Et maintenant, particulièrement en France où brusquement on «s’est souvenu» d’une interview donnée il environ un an et demi, il existe -de toute évidence- une autre raison: porter atteinte à la Gauche. Leur prétendu «argument» (qui est totalement mensonger) est que son leader, M. Mélenchon me connaît et que, par conséquent…il a des amis antisémites ! Toutefois, la vérité –malheureusement pour eux– est évidente et je pense que tout homme animé de bonnes intentions peut s’en rendre compte.

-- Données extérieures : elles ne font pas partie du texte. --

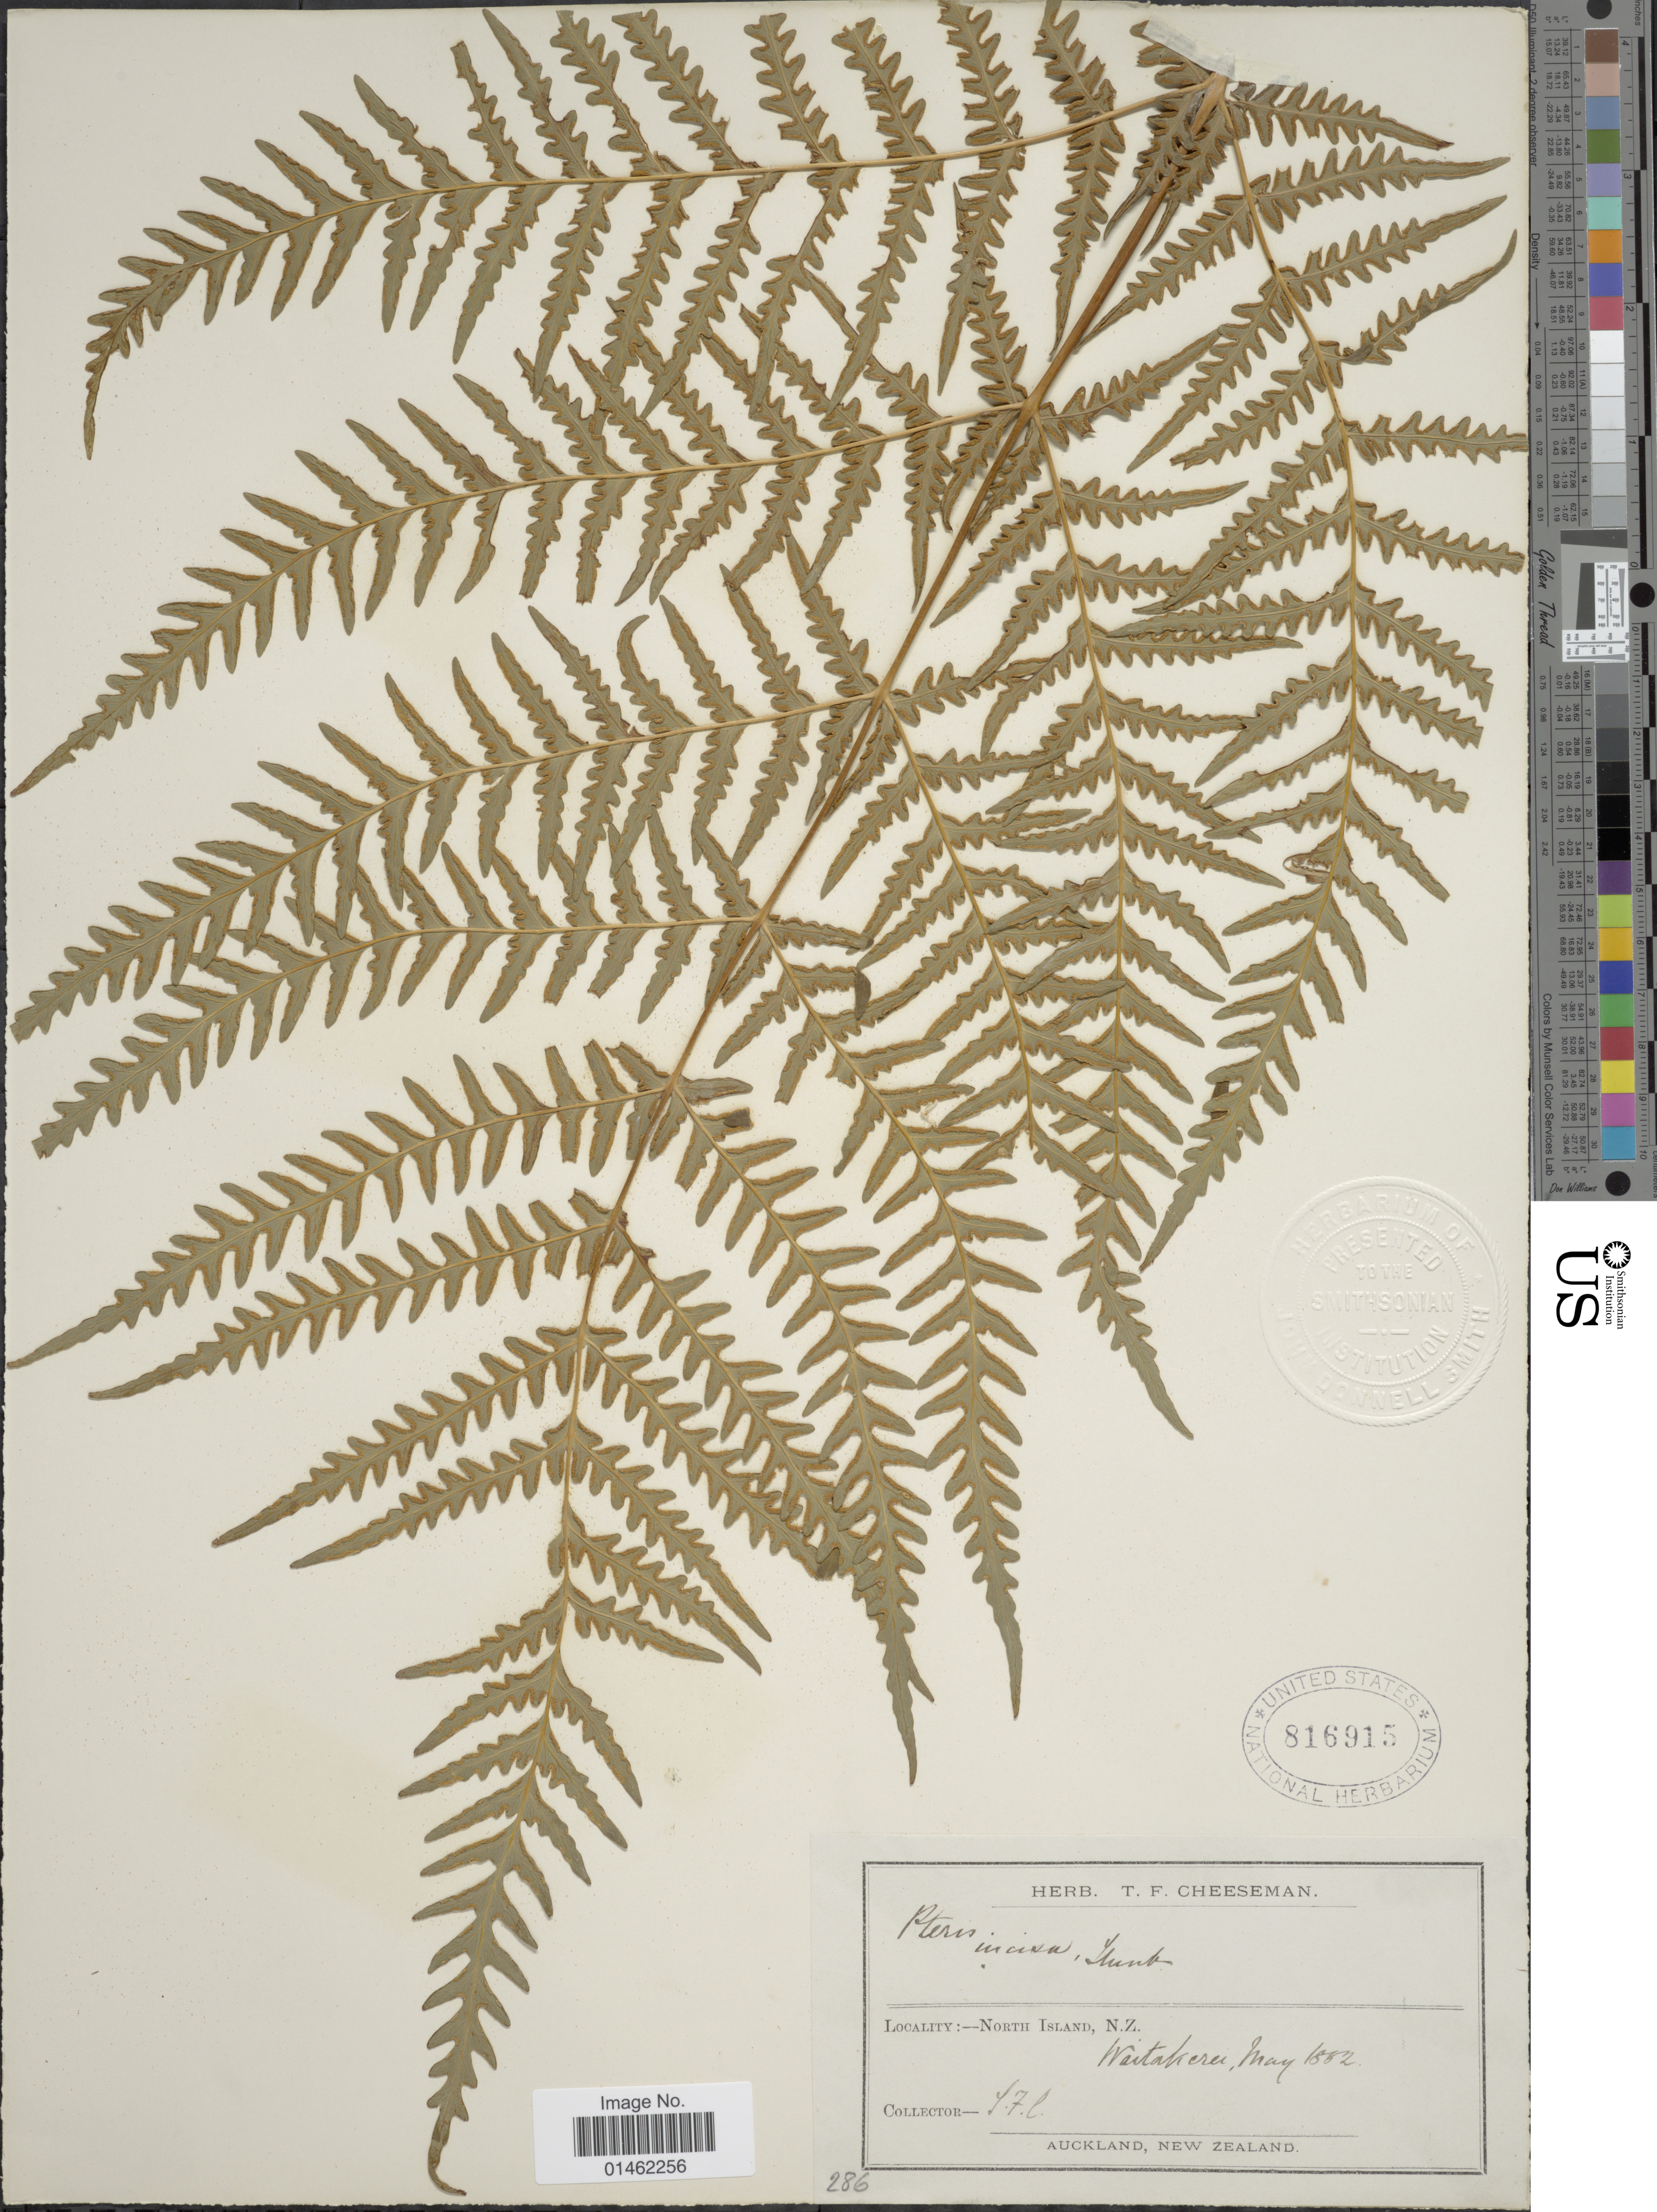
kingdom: Plantae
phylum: Tracheophyta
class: Polypodiopsida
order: Polypodiales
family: Dennstaedtiaceae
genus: Histiopteris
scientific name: Histiopteris incisa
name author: (Thunb.) J. Sm.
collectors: T. F. Cheeseman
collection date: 1882-05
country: New Zealand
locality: North Island, Waitakerei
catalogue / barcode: US 816915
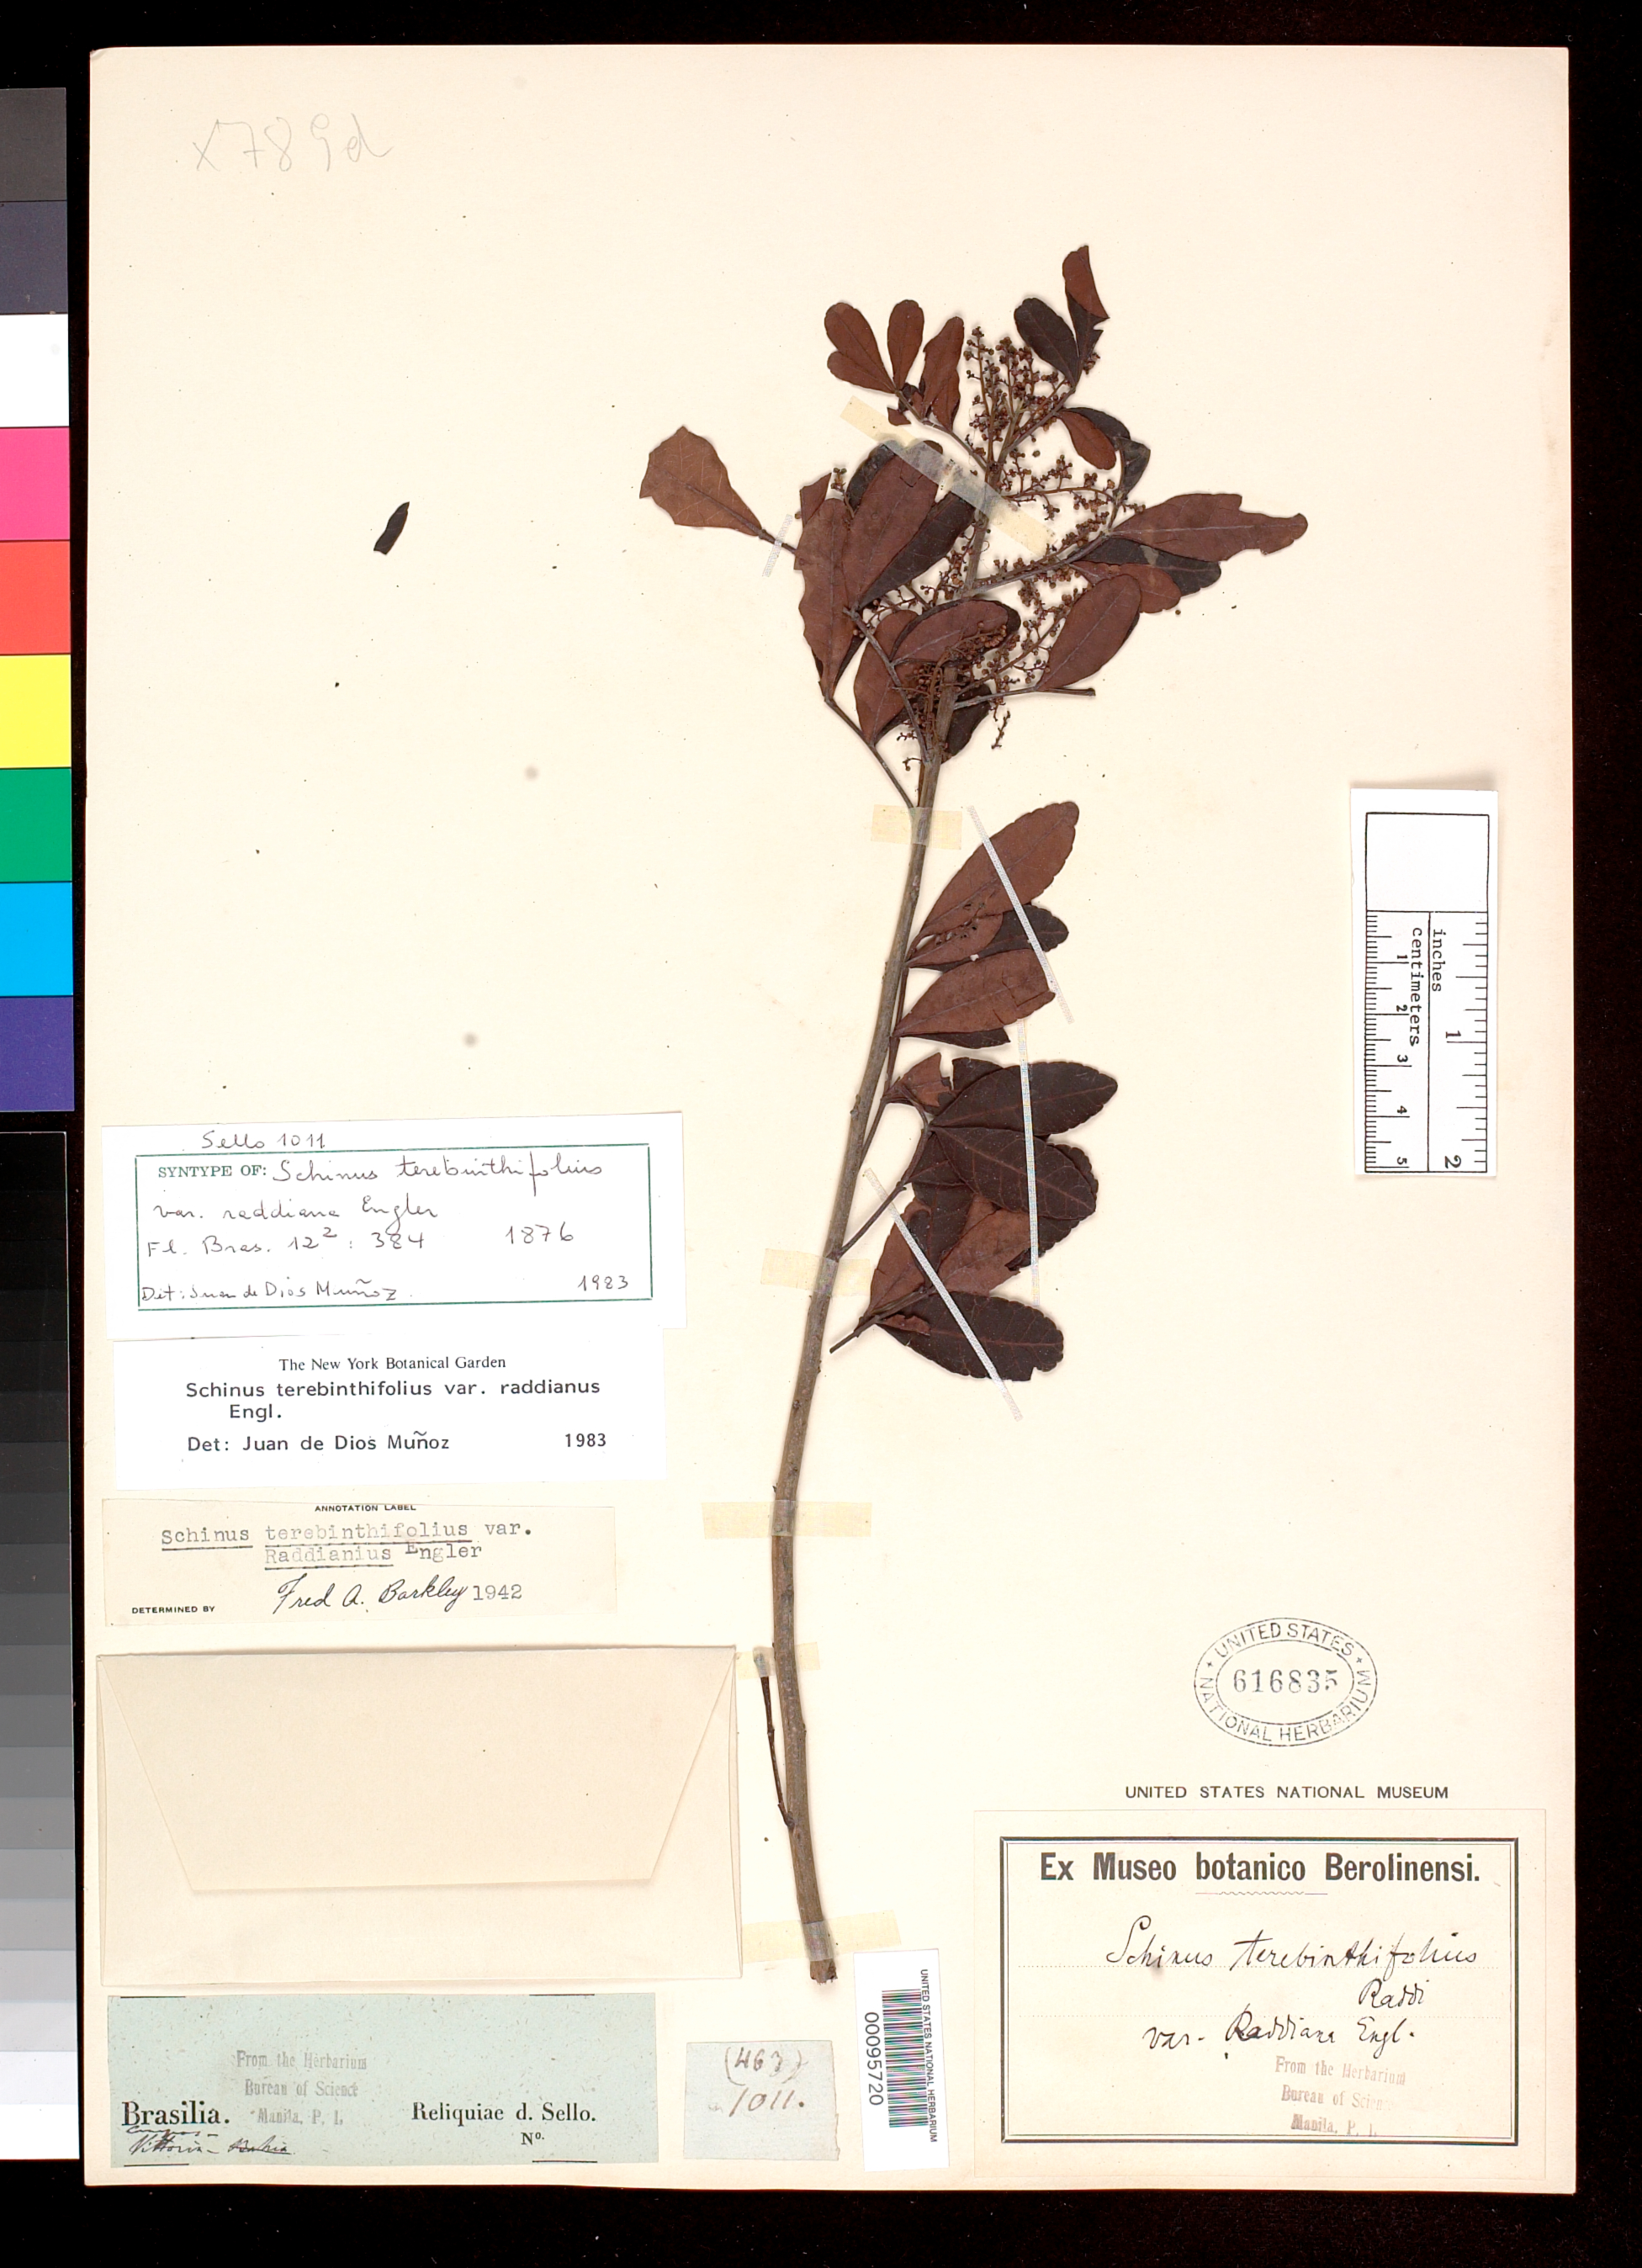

Donc, même si après la lecture de ce qui précède, certains persistent encore à me faire passer pour quelqu’un que je n’ai jamais été et que, bien sûr, je ne suis pas, le doute n’est plus permis. Tout est fait sciemment pour servir d’autres finalités, car ma foi inébranlable dans la paix et la coexistence de ces deux peuples martyrs dérange plus d’un.»